The northern part of Bujumbura was the area hardest hit by the landslides and flooding after the rains began lashing the capital late Sunday.Torrential rain fell solidly for 10 hours overnight, causing power cuts in whole areas of the city.

The road leading out of the capital to neighbouring Rwanda was blocked because of a landslide while a bridge was washed away on the road to the Democratic Republic of Congo.

Police in Bujumbura said the toll was the highest in living memory from a disaster caused by freak weather, with more than 100 people also injured.

“The rain that fell in torrents overnight on the capital caused a disaster,” Security Minister Gabriel Nizigama told reporters.
“We have already found the bodies of 51 people killed when their houses collapsed or were swept away.”

Nizigama said burials of the victims were expected to begin yesterday because there was not enough space for their bodies in the capital’s mortuaries.

Police said several hundred homes were destroyed and more than 100 people injured in Bujumbura, which lies on the northeastern shore of Lake Tanganyika.

Houses in the poorer parts of town are often built from mud bricks, which offer no resistance to torrents of water and mud. Nizigama, touring the disaster zone with other ministers, promised food aid to those who lost their homes and said the government would bear the cost of burying relatives and would provide new housing.

Meanwhile, heavy rains and flooding have killed at least 38 people in Bolivia according to the Bolivian Defence Ministry, as authorities declared a state of emergency in response to the crisis.

The floods have washed away people’s homes and are causing illnesses, survivors said.

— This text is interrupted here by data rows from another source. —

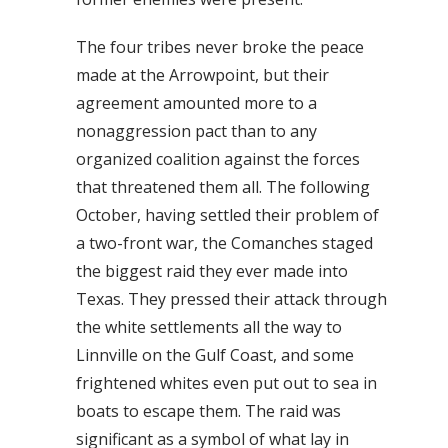
The four tribes never broke the peace
made at the Arrowpoint, but their
agreement amounted more to a
nonaggression pact than to any
organized coalition against the forces
that threatened them all. The following
October, having settled their problem of
a two-front war, the Comanches staged
the biggest raid they ever made into
Texas. They pressed their attack through
the white settlements all the way to
Linnville on the Gulf Coast, and some
frightened whites even put out to sea in
boats to escape them. The raid was
significant as a symbol of what lay in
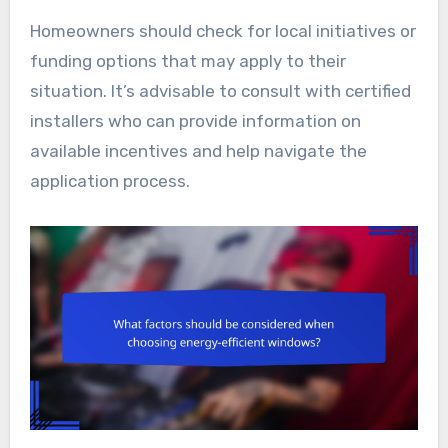
Homeowners should check for local initiatives or
funding options that may apply to their
situation. It’s advisable to consult with certified
installers who can provide information on
available incentives and help navigate the
application process.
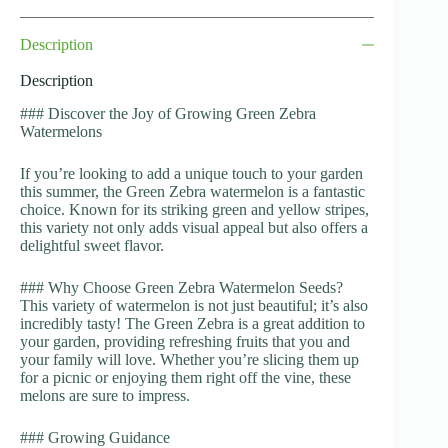
Description
Description
### Discover the Joy of Growing Green Zebra
Watermelons
If you’re looking to add a unique touch to your garden
this summer, the Green Zebra watermelon is a fantastic
choice. Known for its striking green and yellow stripes,
this variety not only adds visual appeal but also offers a
delightful sweet flavor.
### Why Choose Green Zebra Watermelon Seeds?
This variety of watermelon is not just beautiful; it’s also
incredibly tasty! The Green Zebra is a great addition to
your garden, providing refreshing fruits that you and
your family will love. Whether you’re slicing them up
for a picnic or enjoying them right off the vine, these
melons are sure to impress.
### Growing Guidance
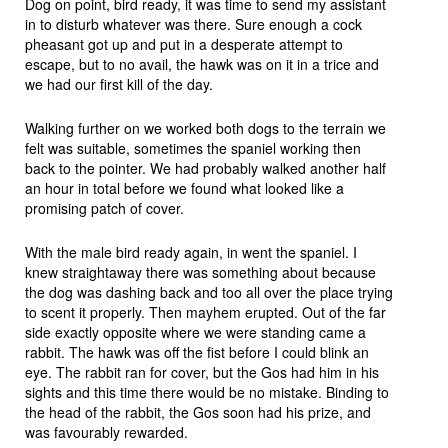
Dog on point, bird ready, it was time to send my assistant
in to disturb whatever was there. Sure enough a cock
pheasant got up and put in a desperate attempt to
escape, but to no avail, the hawk was on it in a trice and
we had our first kill of the day.
Walking further on we worked both dogs to the terrain we
felt was suitable, sometimes the spaniel working then
back to the pointer. We had probably walked another half
an hour in total before we found what looked like a
promising patch of cover.
With the male bird ready again, in went the spaniel. I
knew straightaway there was something about because
the dog was dashing back and too all over the place trying
to scent it properly. Then mayhem erupted. Out of the far
side exactly opposite where we were standing came a
rabbit. The hawk was off the fist before I could blink an
eye. The rabbit ran for cover, but the Gos had him in his
sights and this time there would be no mistake. Binding to
the head of the rabbit, the Gos soon had his prize, and
was favourably rewarded.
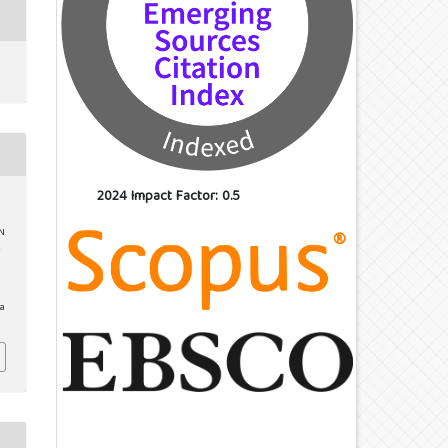
2024 Impact Factor: 0.5
ON
E
/a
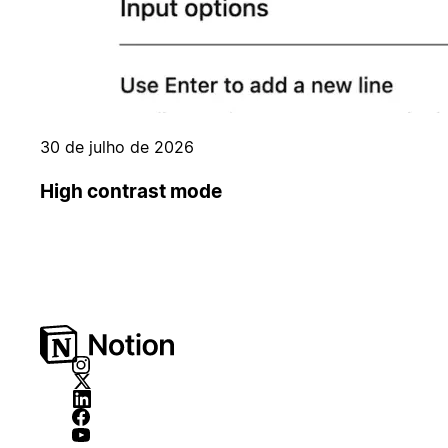
30 de julho de 2026
High contrast mode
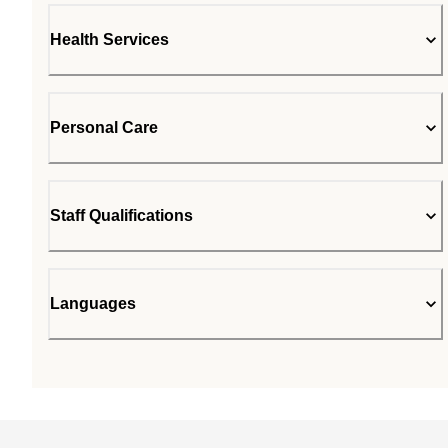
Health Services
Personal Care
Staff Qualifications
Languages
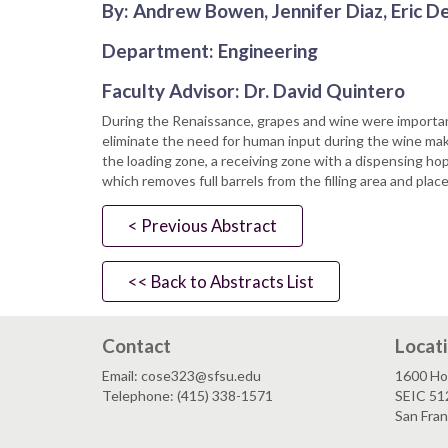
By: Andrew Bowen, Jennifer Diaz, Eric 
Department: Engineering
Faculty Advisor: Dr. David Quintero
During the Renaissance, grapes and wine were importan
eliminate the need for human input during the wine mak
the loading zone, a receiving zone with a dispensing ho
which removes full barrels from the filling area and pla
< Previous Abstract
<< Back to Abstracts List
Contact
Locat
Email: cose323@sfsu.edu
1600 Ho
Telephone: (415) 338-1571
SEIC 51
San Fra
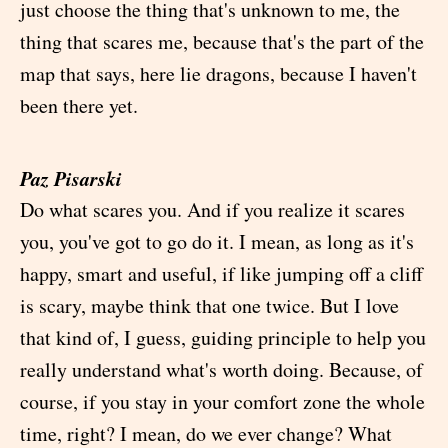
just choose the thing that's unknown to me, the
thing that scares me, because that's the part of the
map that says, here lie dragons, because I haven't
been there yet.
Paz Pisarski
Do what scares you. And if you realize it scares
you, you've got to go do it. I mean, as long as it's
happy, smart and useful, if like jumping off a cliff
is scary, maybe think that one twice. But I love
that kind of, I guess, guiding principle to help you
really understand what's worth doing. Because, of
course, if you stay in your comfort zone the whole
time, right? I mean, do we ever change? What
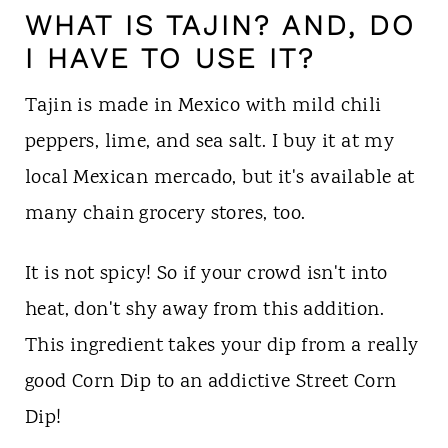
WHAT IS TAJIN? AND, DO
I HAVE TO USE IT?
Tajin is made in Mexico with mild chili
peppers, lime, and sea salt. I buy it at my
local Mexican mercado, but it's available at
many chain grocery stores, too.
It is not spicy! So if your crowd isn't into
heat, don't shy away from this addition.
This ingredient takes your dip from a really
good Corn Dip to an addictive Street Corn
Dip!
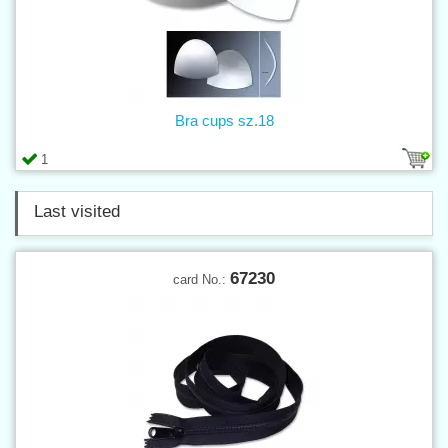
Bra cups sz.18
1
Last visited
67230
card No.:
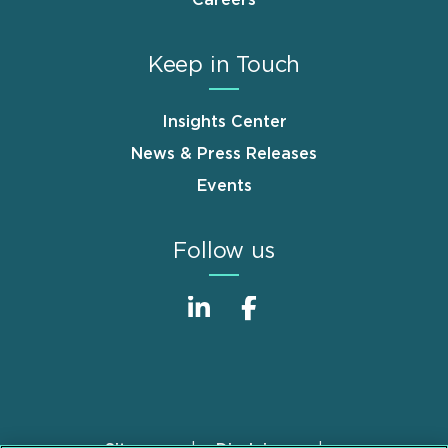
Careers
Keep in Touch
Insights Center
News & Press Releases
Events
Follow us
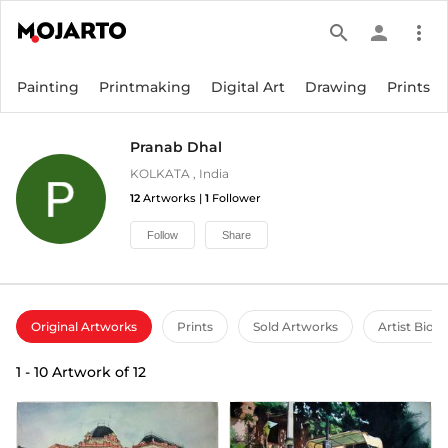
search
person
more_vert
Painting
Printmaking
Digital Art
Drawing
Prints
Pranab Dhal
KOLKATA
,
India
12
Artworks |
1
Follower
Follow
Share
Original Artworks
Prints
Sold Artworks
Artist Bio
1
-
10
Artwork of
12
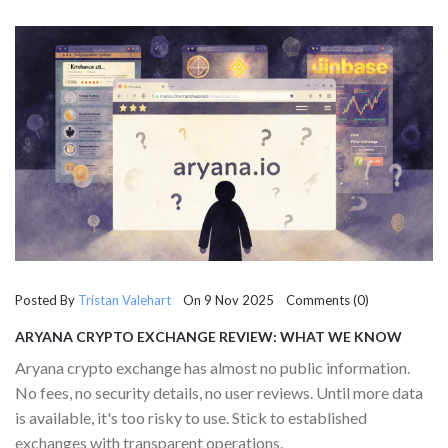
Posted By
Tristan Valehart
On 9 Nov 2025 Comments (0)
ARYANA CRYPTO EXCHANGE REVIEW: WHAT WE KNOW
(AND WHAT WE DON’T)
Aryana crypto exchange has almost no public information.
No fees, no security details, no user reviews. Until more data
is available, it's too risky to use. Stick to established
exchanges with transparent operations.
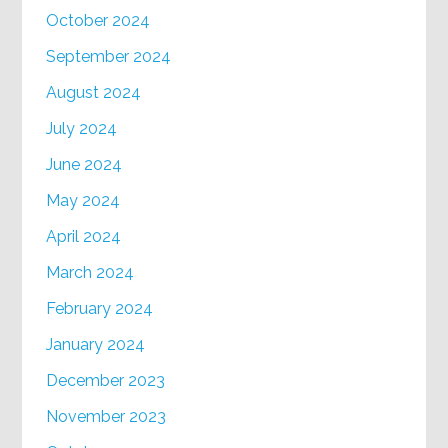
October 2024
September 2024
August 2024
July 2024
June 2024
May 2024
April 2024
March 2024
February 2024
January 2024
December 2023
November 2023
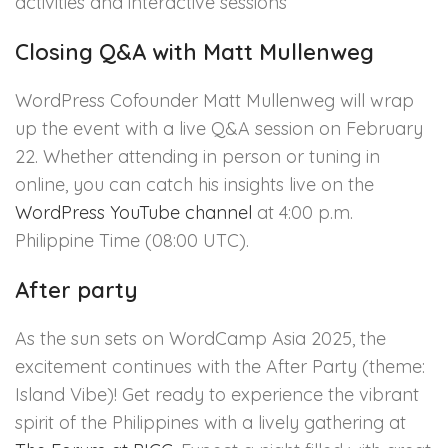
activities and interactive sessions
Closing Q&A with Matt Mullenweg
WordPress Cofounder Matt Mullenweg will wrap
up the event with a live Q&A session on February
22. Whether attending in person or tuning in
online, you can catch his insights live on the
WordPress YouTube channel
at 4:00 p.m.
Philippine Time (08:00 UTC).
After party
As the sun sets on WordCamp Asia 2025, the
excitement continues with the After Party (theme:
Island Vibe)! Get ready to experience the vibrant
spirit of the Philippines with a lively gathering at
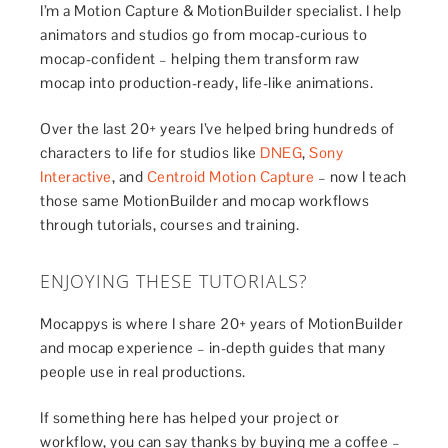
I’m a Motion Capture & MotionBuilder specialist. I help
animators and studios go from mocap-curious to
mocap-confident – helping them transform raw
mocap into production-ready, life-like animations.
Over the last 20+ years I’ve helped bring hundreds of
characters to life for studios like
DNEG
,
Sony
Interactive
, and
Centroid Motion Capture
– now I teach
those same MotionBuilder and mocap workflows
through tutorials, courses and training.
ENJOYING THESE TUTORIALS?
Mocappys is where I share 20+ years of MotionBuilder
and mocap experience – in-depth guides that many
people use in real productions.
If something here has helped your project or
workflow, you can say thanks by buying me a coffee –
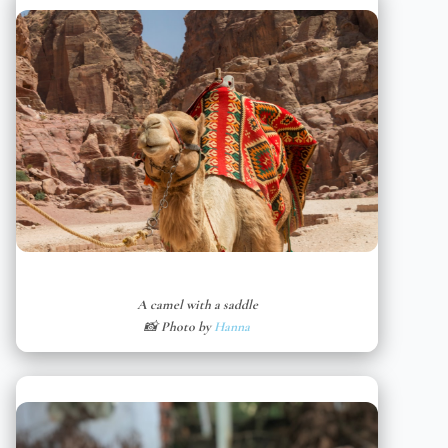
A camel with a saddle
📸 Photo by
Hanna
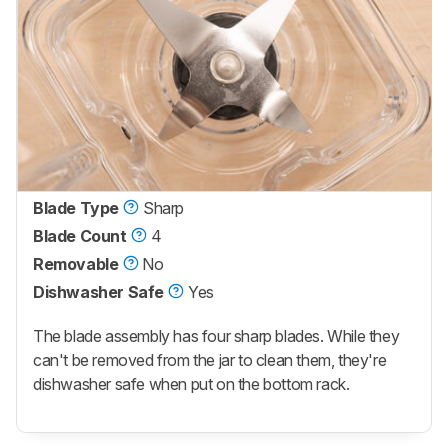
Blade Type
Sharp
Blade Count
4
Removable
No
Dishwasher Safe
Yes
The blade assembly has four sharp blades. While they
can't be removed from the jar to clean them, they're
dishwasher safe when put on the bottom rack.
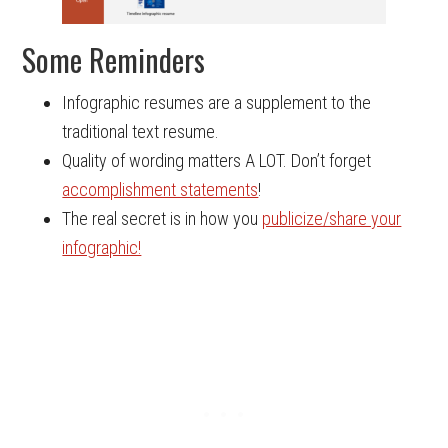
Some Reminders
Infographic resumes are a supplement to the
traditional text resume.
Quality of wording matters A LOT. Don’t forget
accomplishment statements
!
The real secret is in how you
publicize/share your
infographic!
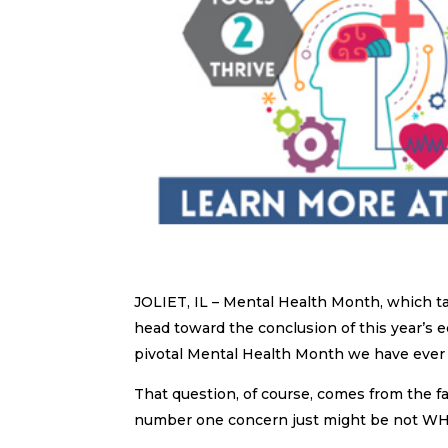
JOLIET, IL – Mental Health Month, which t
head toward the conclusion of this year’s e
pivotal Mental Health Month we have ever
That question, of course, comes from the 
number one concern just might be not W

In the northeastern department of Beni, navy and army officials came together as they prepared to reach isolated communities cut-off by the floods.

Officials reported that over 17,000 hectares of prime agricultural land has been flooded across Bolivia, devastating subsistence farmers and leaving communities without food and drinking water.

According to local media, the intense rains which had started in October 2013, have affected nearly 45,000 families in more than 100 municipalities, around five times more than last year, with the central and northern regions of the country hardest hit.

Captain Jose Ramiro Prado Flores told Reuters they will try and reach communities near the Secure River.
“We’re on our way to Santa Maria together, it’s about a 39-hour journey and there we will distribute the aid which is rice, sugar, noodles, oil and flour to all coastal communities of the Secure River,” he said.

Medics will join army officials in the journey as officials fear the spread of disease in flood-ravaged regions. With relentless rains expected to batter parts of Bolivia until mid-March, some believe the recent floods could be worse than the country’s devastating 2007 “El Nino” floods which displaced nearly half a million people. — Wires.